To upload a dataset for PhariaFinetuning, open PhariaStudio and click Finetune in the sidebar. Click Click to upload and select the dataset to upload.

The following sections describe the dataset format and limitations that apply to PhariaFinetuning.

In this article:

Supported data format
Dataset limitations
- Sequence length considerations
- Resource utilization (tested with Aleph-Alpha/Pharia-1-LLM-7B-control-hf)
Scaling considerations

Supported data format

Your dataset needs to be in a JSON Lines (JSONL) format with the following structure:

{ "messages":[ { "role":"user", "content":"user_content" }, { "role":"assistant", "content":"assistant_content" } ] }
{ "messages":[ { "role":"user", "content":"user_content2" }, { "role":"assistant", "content":"assistant_content2" } ] }
...

The dataset can also contain system messages, which typically take the format system → user → assistant:

{ "messages":[ { "role":"system", "content":"system_content" }, { "role":"user", "content":"user_content" }, { "role":"assistant", "content":"assistant_content" } ] }
{ "messages":[ { "role":"user", "content":"user_content2" }, { "role":"assistant", "content":"assistant_content2" } ] }
...

In the second case, the dataset is composed of the first message containing system as role, while the remaining messages are alternating user to assistant roles.

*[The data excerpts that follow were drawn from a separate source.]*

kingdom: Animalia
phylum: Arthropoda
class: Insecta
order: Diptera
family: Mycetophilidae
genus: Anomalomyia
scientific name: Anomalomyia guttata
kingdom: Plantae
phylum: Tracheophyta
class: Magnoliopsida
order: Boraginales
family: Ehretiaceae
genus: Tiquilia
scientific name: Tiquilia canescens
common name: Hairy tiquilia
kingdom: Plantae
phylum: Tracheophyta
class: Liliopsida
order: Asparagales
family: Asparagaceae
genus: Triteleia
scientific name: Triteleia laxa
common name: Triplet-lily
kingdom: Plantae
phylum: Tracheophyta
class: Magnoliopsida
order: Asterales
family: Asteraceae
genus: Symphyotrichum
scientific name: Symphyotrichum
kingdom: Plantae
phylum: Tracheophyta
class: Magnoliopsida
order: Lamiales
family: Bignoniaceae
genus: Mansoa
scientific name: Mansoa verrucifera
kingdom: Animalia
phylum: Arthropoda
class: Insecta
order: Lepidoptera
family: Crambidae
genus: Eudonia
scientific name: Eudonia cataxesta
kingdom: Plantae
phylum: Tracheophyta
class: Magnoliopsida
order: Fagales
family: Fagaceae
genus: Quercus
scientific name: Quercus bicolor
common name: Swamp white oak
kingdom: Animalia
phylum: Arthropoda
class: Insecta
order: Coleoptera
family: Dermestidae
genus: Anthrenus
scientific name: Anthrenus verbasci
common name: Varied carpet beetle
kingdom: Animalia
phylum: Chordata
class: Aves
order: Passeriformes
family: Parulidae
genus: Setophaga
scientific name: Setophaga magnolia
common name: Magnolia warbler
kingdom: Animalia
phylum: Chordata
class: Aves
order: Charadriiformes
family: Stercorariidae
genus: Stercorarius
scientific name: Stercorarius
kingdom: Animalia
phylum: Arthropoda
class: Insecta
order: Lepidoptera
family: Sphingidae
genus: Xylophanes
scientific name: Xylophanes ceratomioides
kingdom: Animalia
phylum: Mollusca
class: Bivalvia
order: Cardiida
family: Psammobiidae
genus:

Note that although the general structure is validated, the specific order of roles is not.

Dataset limitations

Sequence length considerations

Maximum sequence length: 1600 tokens
The combined length of user input and PhariaAssistant response must not exceed 1600 tokens
Sequences of 2048 tokens or longer can cause training failures!

Resource utilization (tested with Aleph-Alpha/Pharia-1-LLM-7B-control-hf)

Two worker nodes (NVIDIA A100 80GB GPU RAM and 100GB CPU RAM per node)
1600 token sequence consumption:
- GPU memory: ~80GB (first node), 74GB (second node)
- CPU RAM: 65GB per node

Scaling considerations

Infrastructure can be scaled by adding more nodes or larger VRAM GPUs.
This allows extending the maximum supported sequence length.